Copenhagen Pride 2012, © Photographer.Søren Malmose.mail@malmose.com
Copenhagen Pride 2012, © Photographer.Søren Malmose.mail@malmose.com

Dänemark unternimmt wichtigen Schritt zur Entstigmatisierung von Trans*Personen

Das dänische Parlament hat heute im Kampf um Trans*-Rechte einen historischen Sieg eingeleitet, indem es die Entscheidung traf, eine Identität als Trans*Person nicht länger als psychische Krankheit zu stigmatisieren, sagte Amnesty International.

AMNESTY INTERNATIONAL
Kurzmeldung

31 Mai 2016

"Dieser sehr ermutigende Vorstoß Dänemarks ist ein starkes Zeichen, um Trans*Personen weltweit zu stärken und ermöglicht einen Weg für schnelle und transparente gesetzliche Anerkennungsverfahren für Trans* Personen", so Leda Avgousti, Referentin für sexuelle Orientierung und Geschlechtsidentität von Amnesty International.
"Es ist beschämend, dass es weltweit die Norm ist, Trans*Personen wegen ihrer Geschlechtsidentität als geistig gestört einzuordnen. Diese Bezeichnung bedeutet, dass Trans*Personen dazu gezwungen werden, traumatisierende und erniedrigende psychiatrische Untersuchungen zu ertragen, damit sie ihr Geschlecht rechtmäßig ändern können oder um überhaupt die Möglichkeit der Geschlechtsumwandlung zu haben."

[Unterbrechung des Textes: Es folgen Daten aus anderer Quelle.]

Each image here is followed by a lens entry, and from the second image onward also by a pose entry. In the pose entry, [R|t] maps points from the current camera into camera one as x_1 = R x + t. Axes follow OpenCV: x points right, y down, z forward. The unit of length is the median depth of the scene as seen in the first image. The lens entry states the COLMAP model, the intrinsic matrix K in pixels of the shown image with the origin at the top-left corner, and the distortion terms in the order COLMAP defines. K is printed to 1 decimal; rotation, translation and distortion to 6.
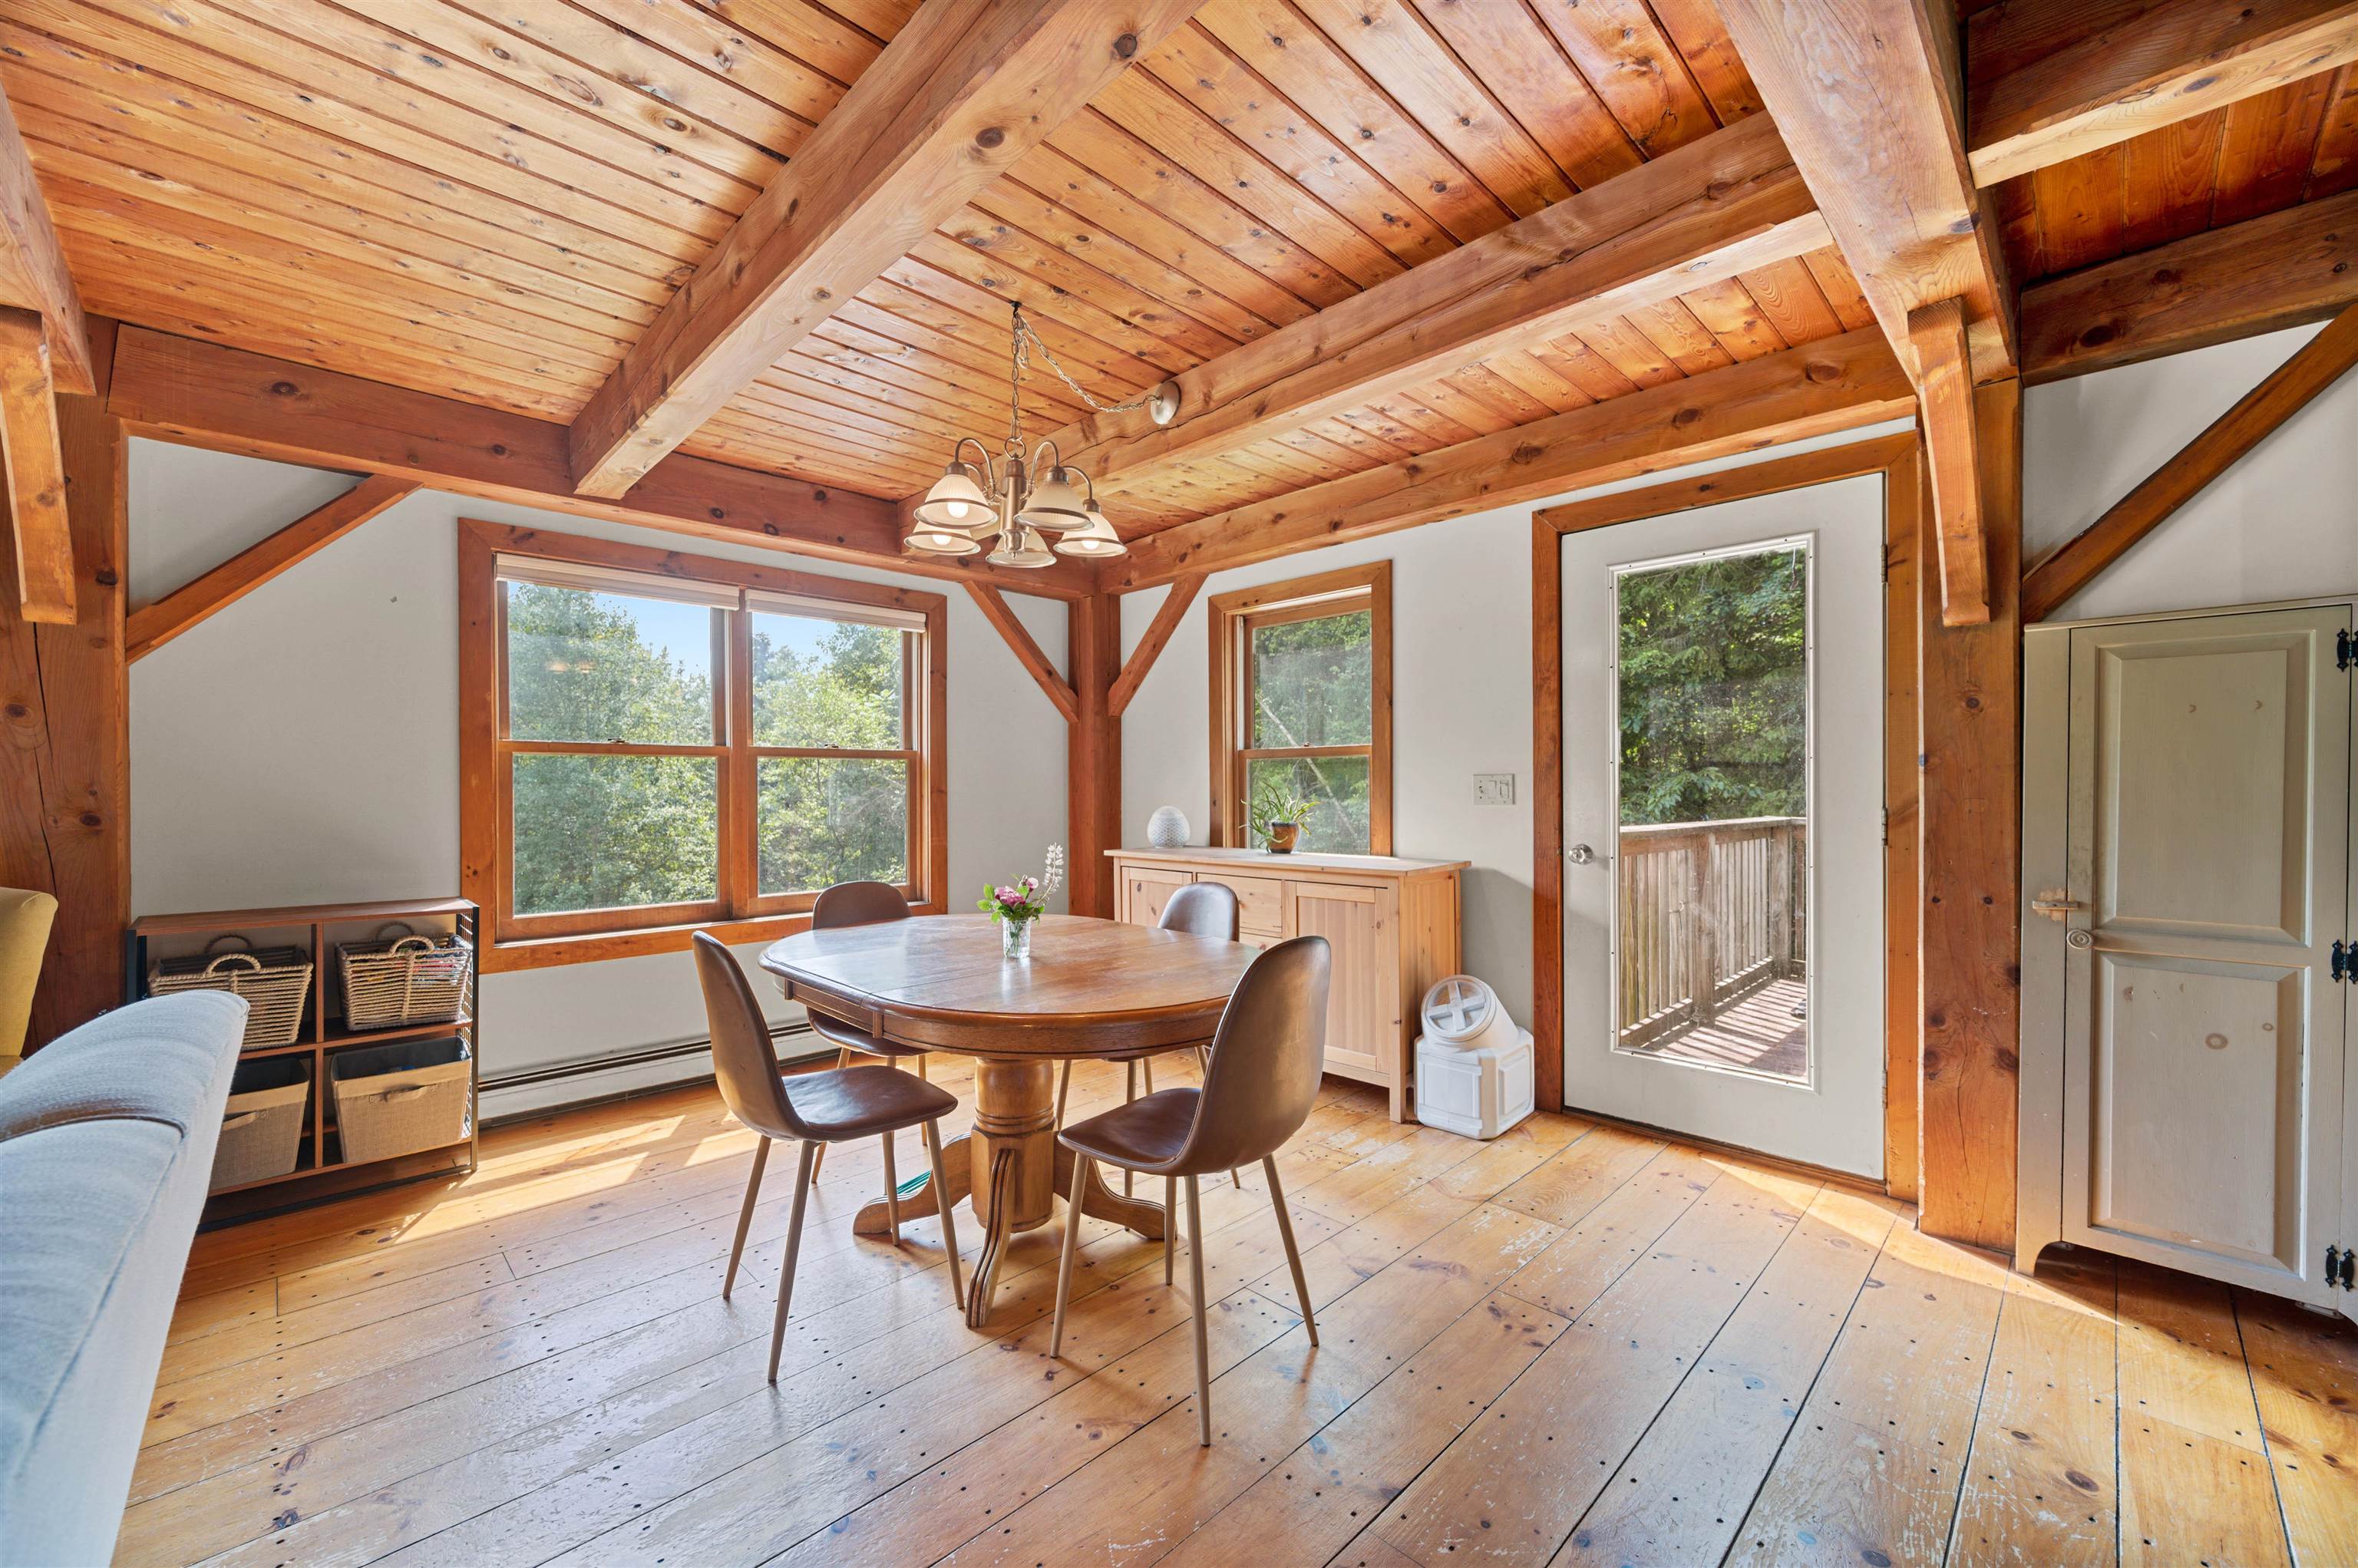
lens RADIAL K [[944.3, 0, 1161.6], [0, 944.3, 793.0], [0, 0, 1]] dist [0.001190, -0.000739]
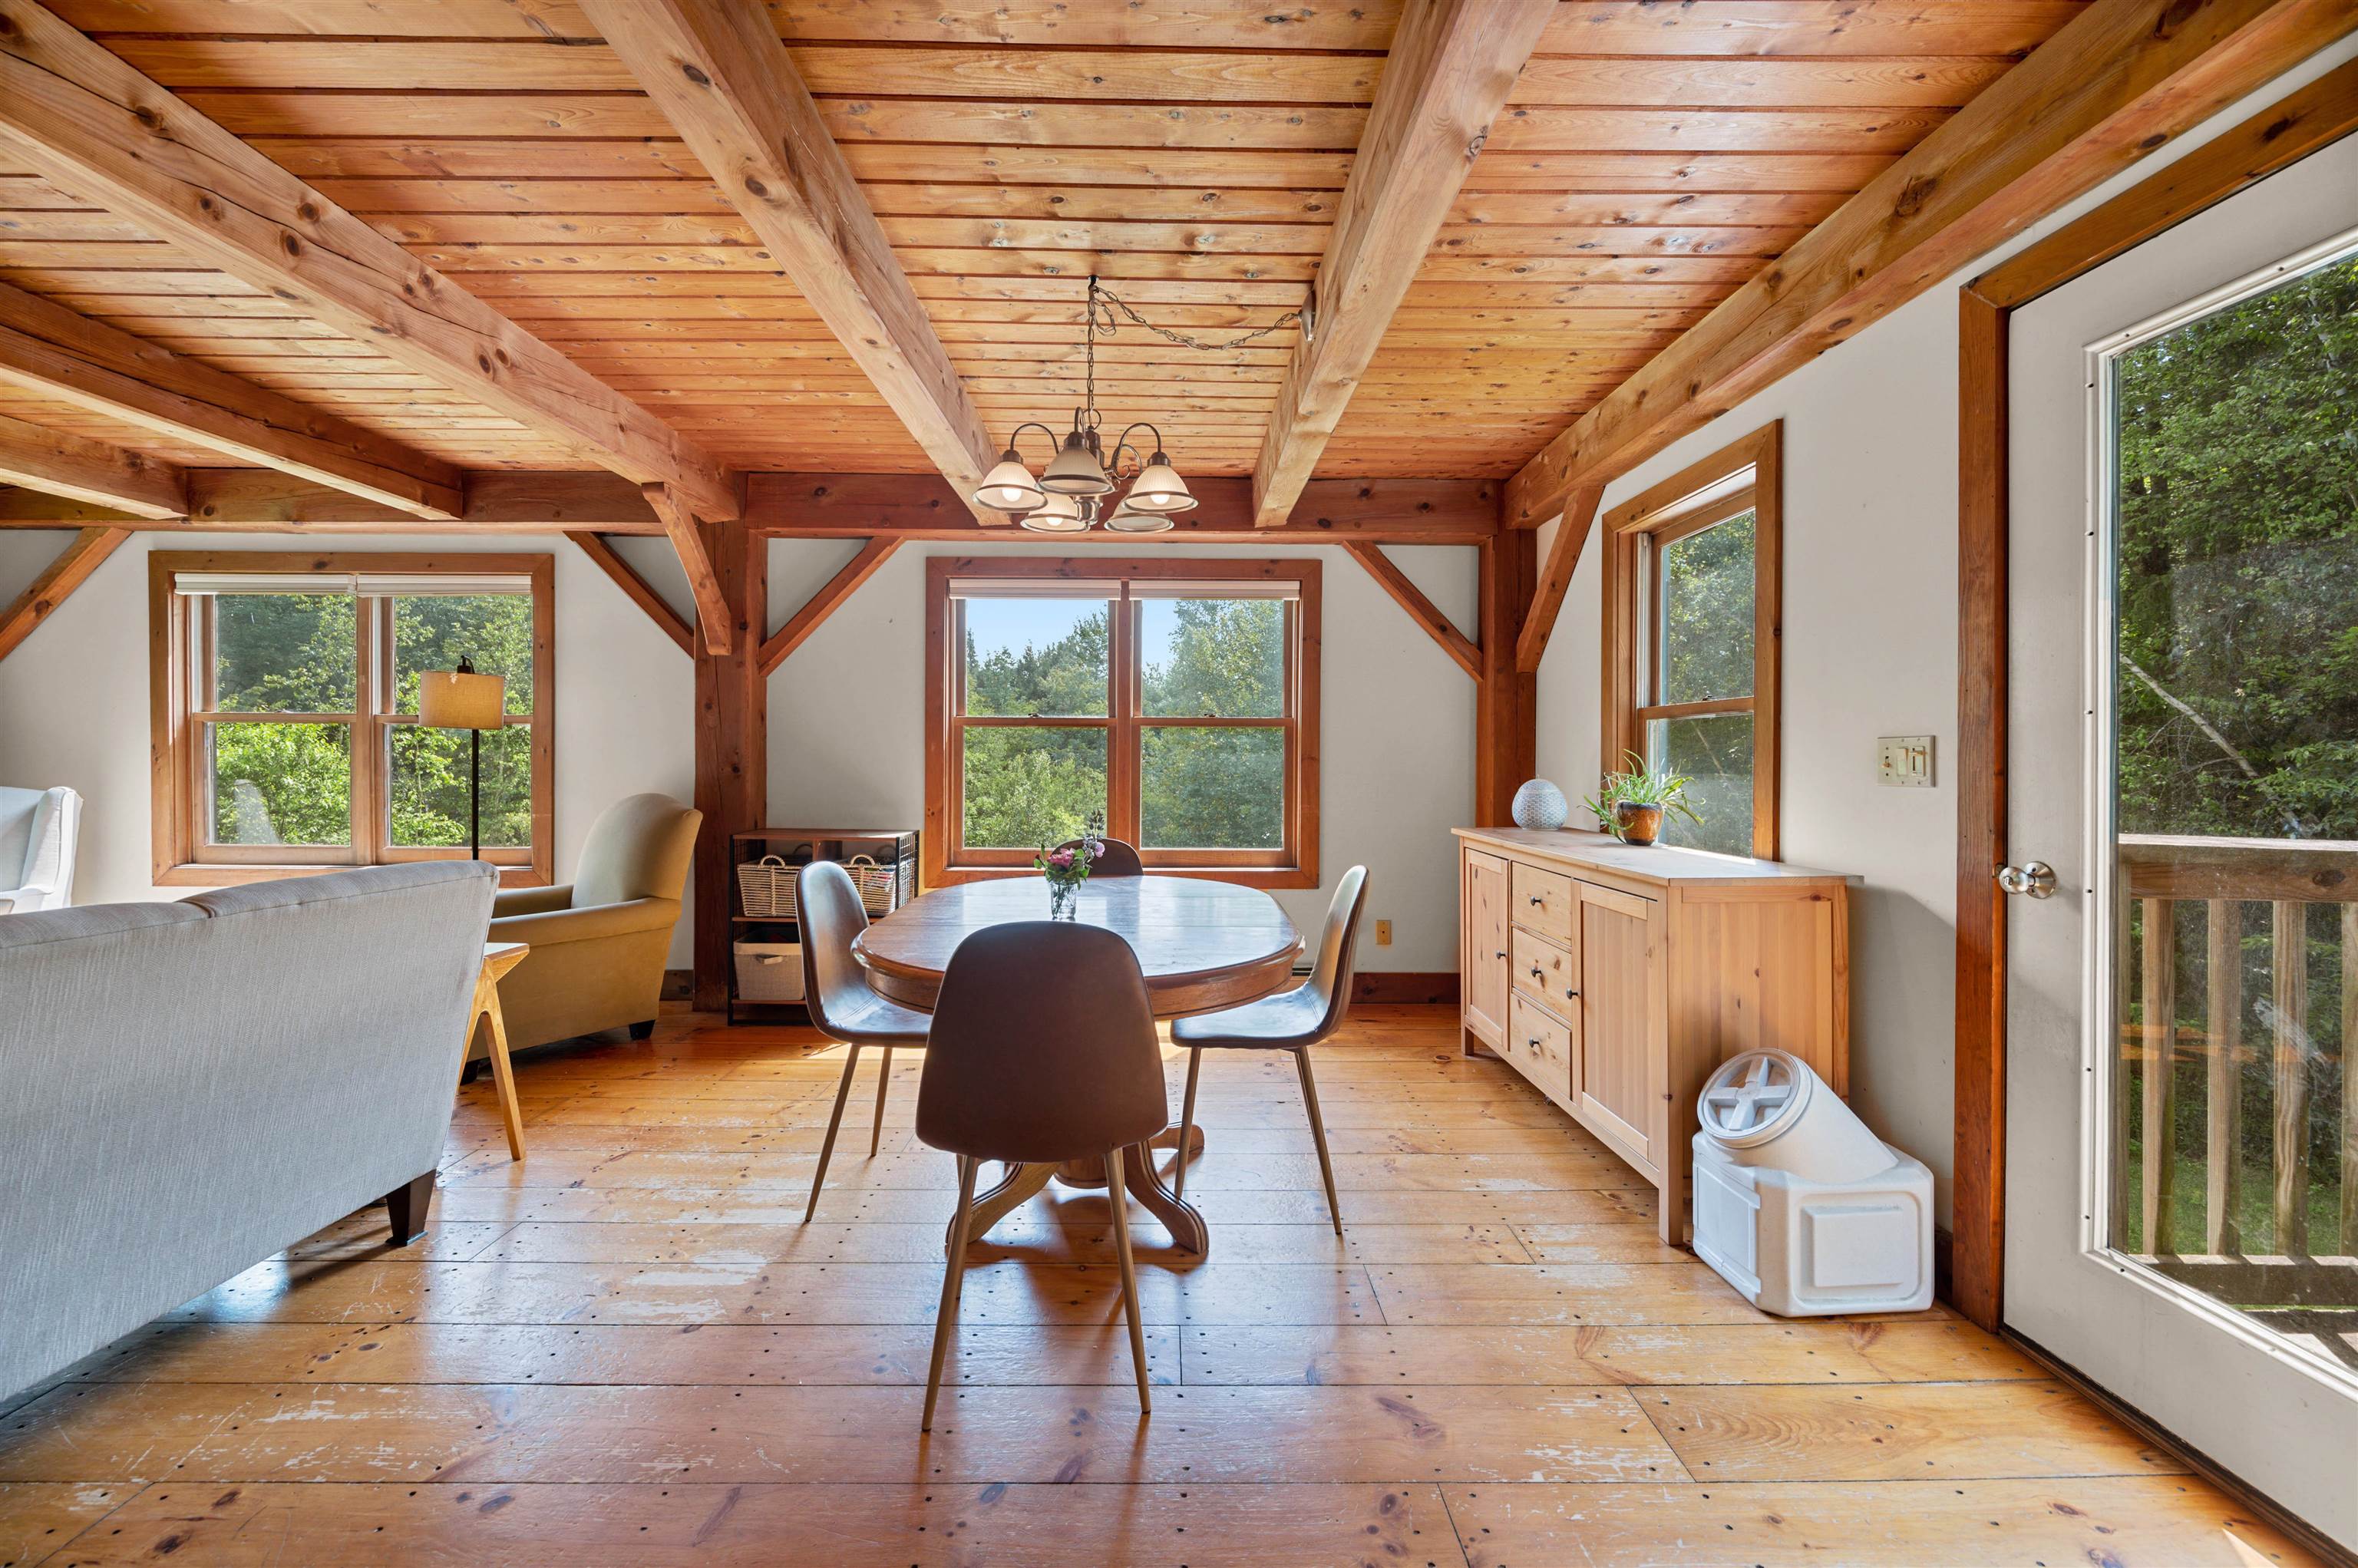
lens RADIAL K [[944.3, 0, 1167.1], [0, 944.3, 760.6], [0, 0, 1]] dist [0.001190, -0.000739]
pose [[0.715851, 0.010224, -0.698178, 0.459900], [-0.012183, 0.999923, 0.002152, 0.000079], [0.698147, 0.006966, 0.715921, 0.245036]]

Der heutige Vorstoß positioniert Dänemark als Vorreiter der weltweiten Verbesserung von Trans*-Rechten, während sich der Druck auf die Weltgesundheitsorganisation (WHO) erhöht, die Klassifizierung einer Identität als Trans* als geistige Störung in ihrer Internationalen statistischen Klassifikation der Krankheiten und verwandter Gesundheitsprobleme (ICD) zu beenden.

Voraussichtlich 2018 wird die WHO die überarbeitete Version der ICD veröffentlichen. Das Entfernen der Identität als Trans* aus dieser Klassifikation würde weltweit zur Nachahmung ermutigen. Die Entscheidung in Dänemark folgt den Kampagnen Amnesty International und anderen Menschenrechts- und Lesben, Schwulen, Bisexuellen, Transgender und Intersex (LGBTI) - Organisationen und Aktivist_innen.